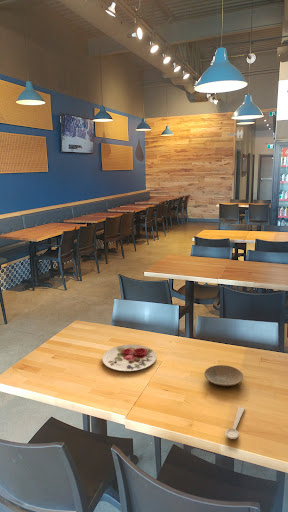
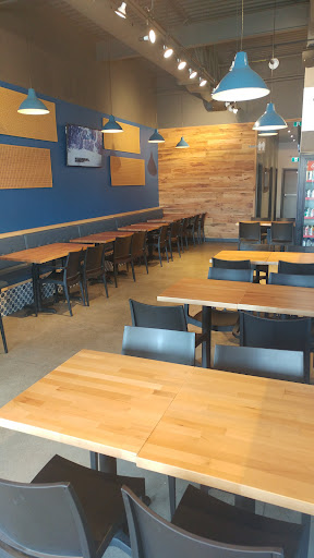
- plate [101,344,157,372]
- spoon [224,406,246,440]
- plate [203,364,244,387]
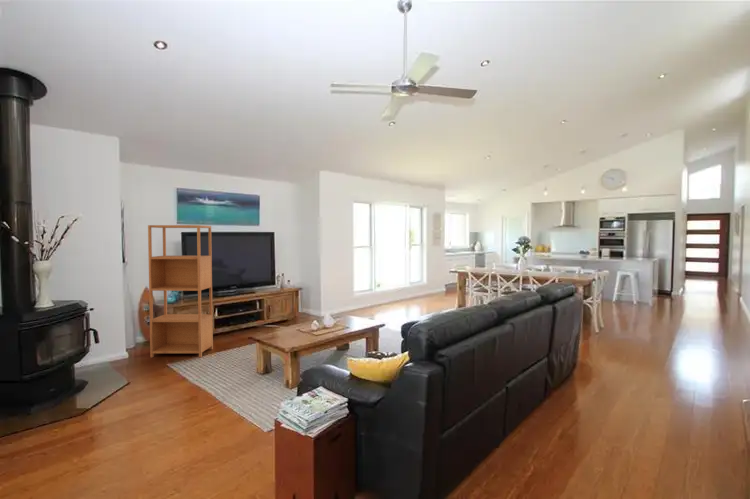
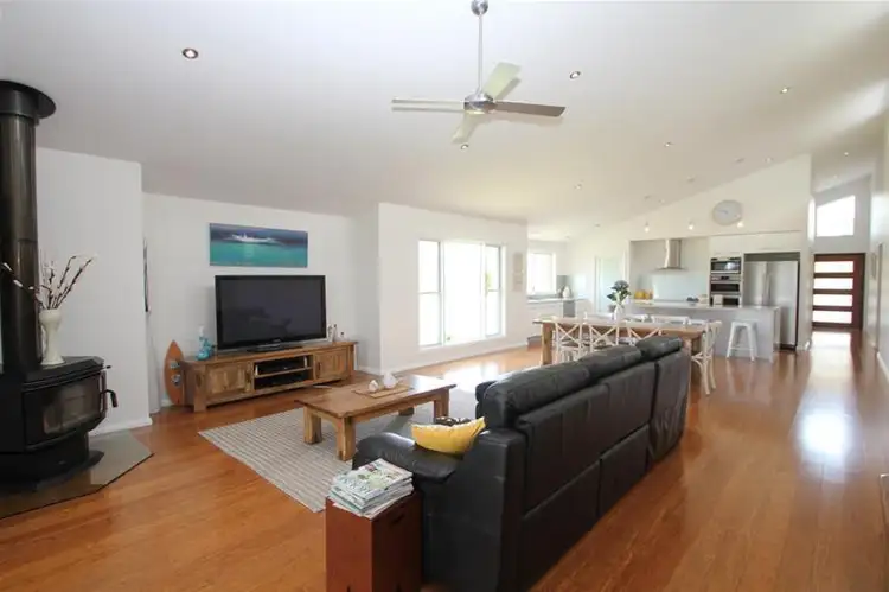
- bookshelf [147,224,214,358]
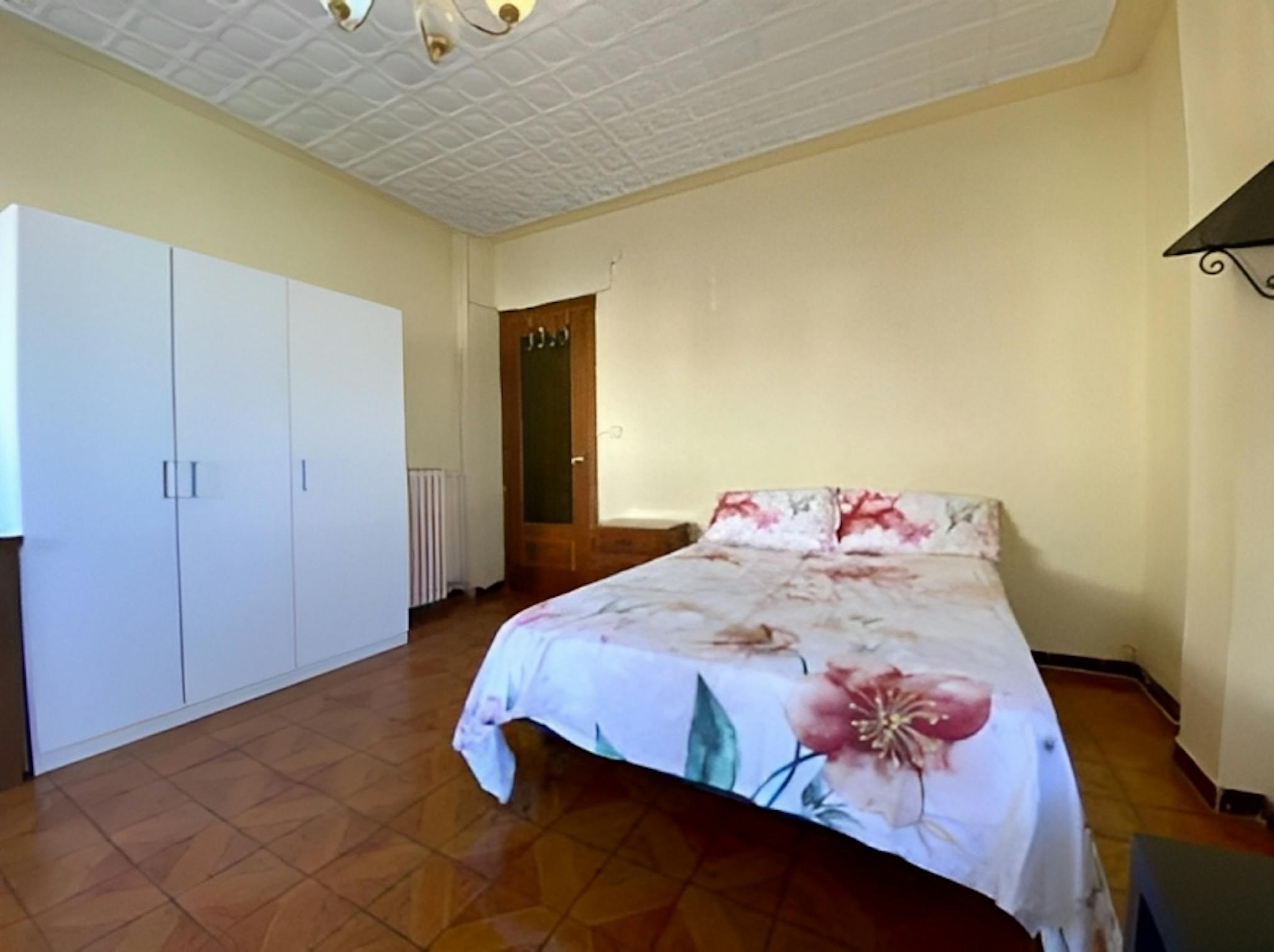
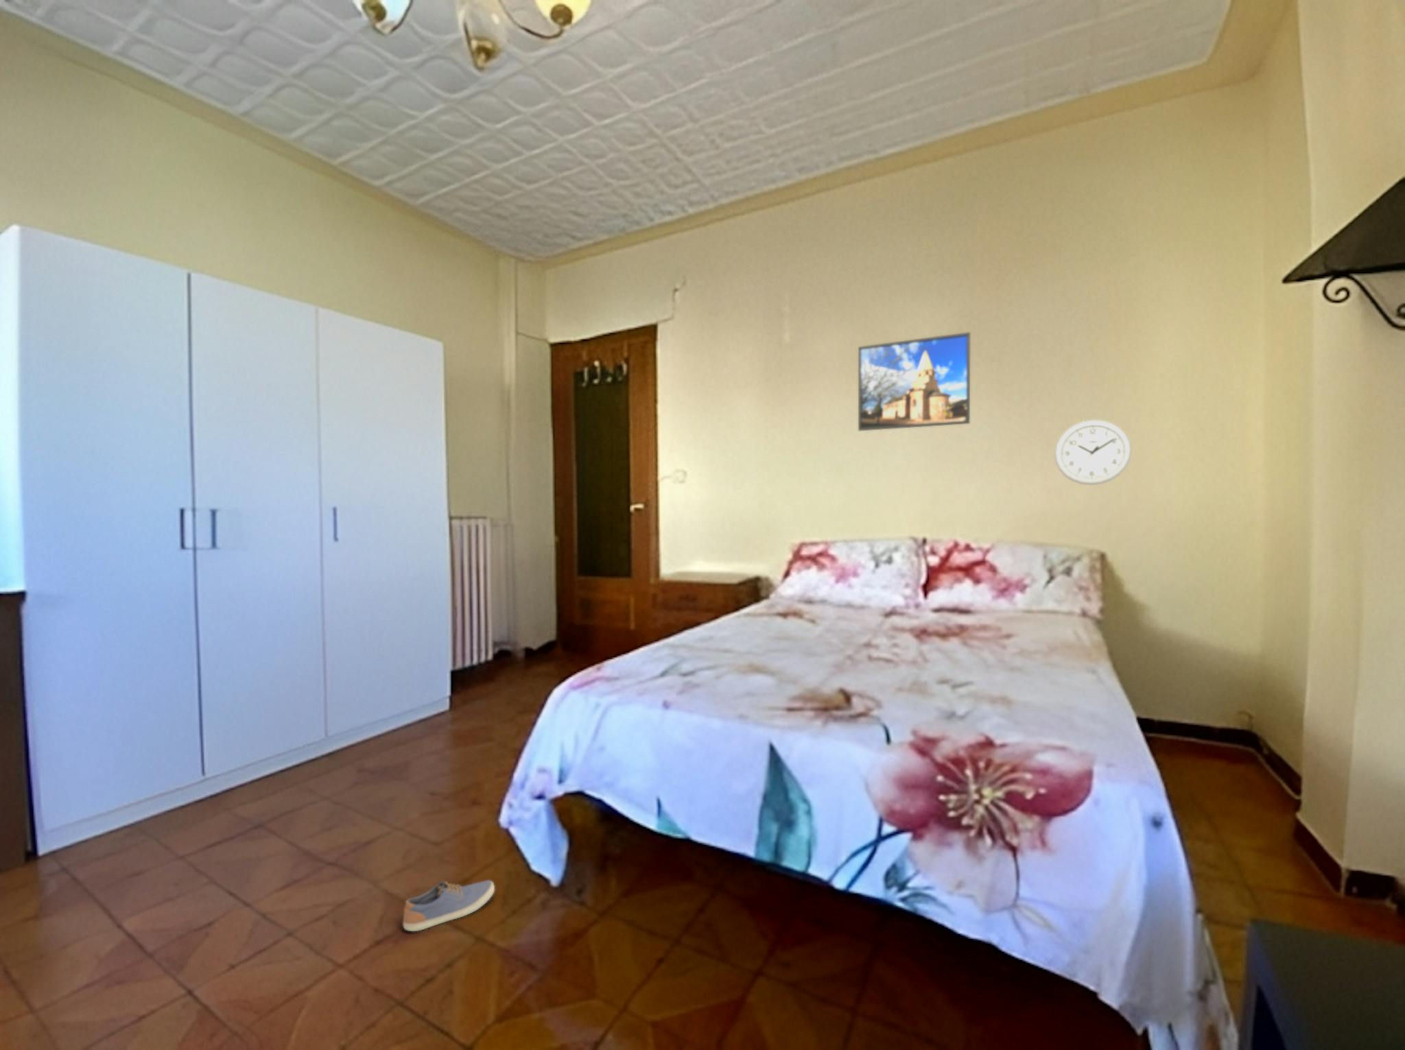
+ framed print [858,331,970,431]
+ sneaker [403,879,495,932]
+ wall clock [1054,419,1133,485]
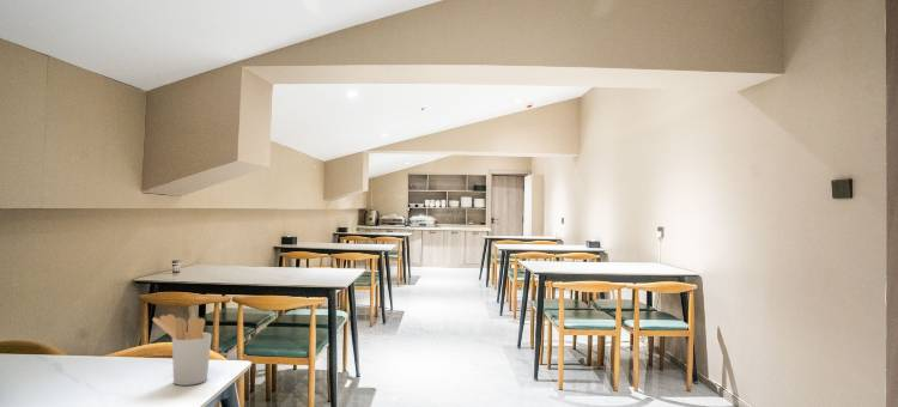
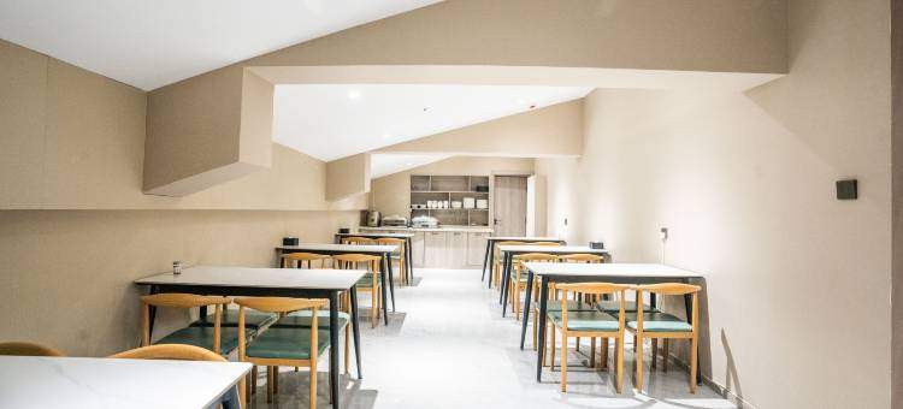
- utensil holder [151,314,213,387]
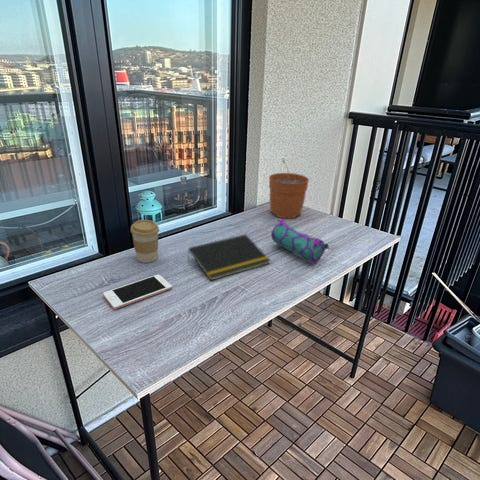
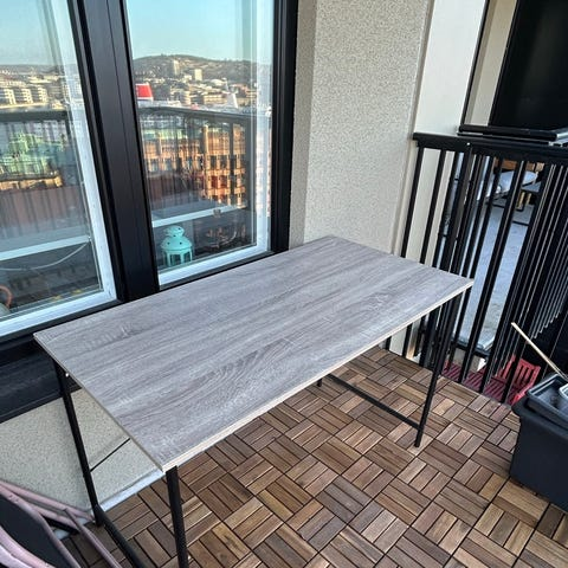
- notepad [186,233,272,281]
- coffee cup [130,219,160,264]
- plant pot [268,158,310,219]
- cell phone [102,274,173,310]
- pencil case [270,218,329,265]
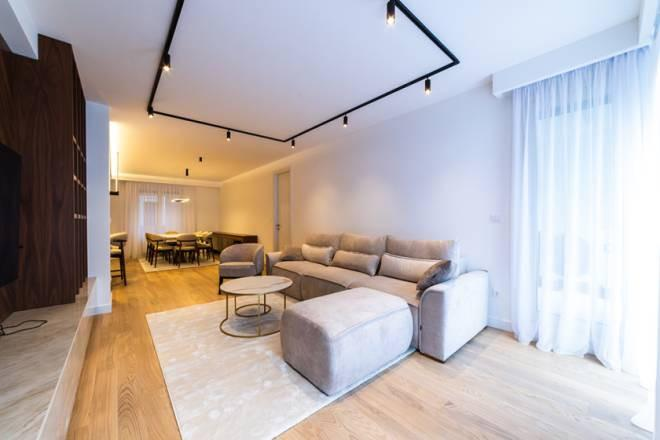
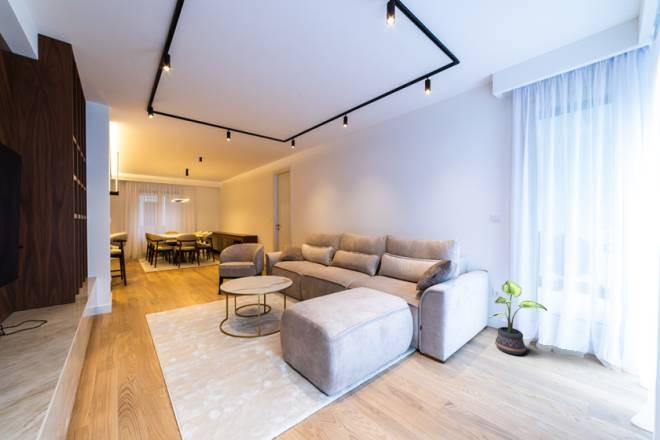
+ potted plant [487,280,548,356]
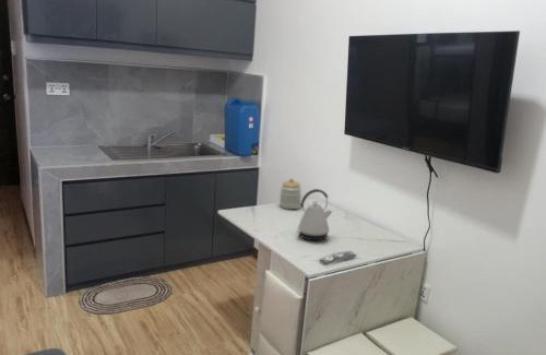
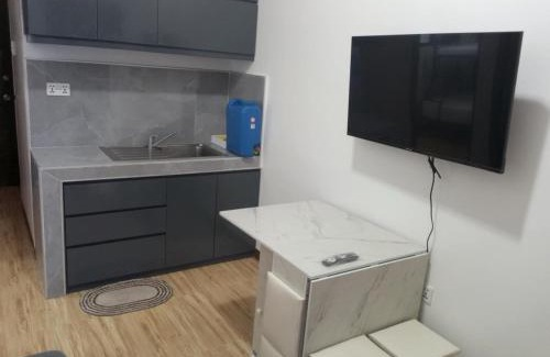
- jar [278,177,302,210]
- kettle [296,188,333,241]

- [ACTIVITY] Search term "plant": return each line of the data that contains it.

- [COMPLETED TASK]
- plant pot [268,158,310,219]
+ potted plant [487,280,548,356]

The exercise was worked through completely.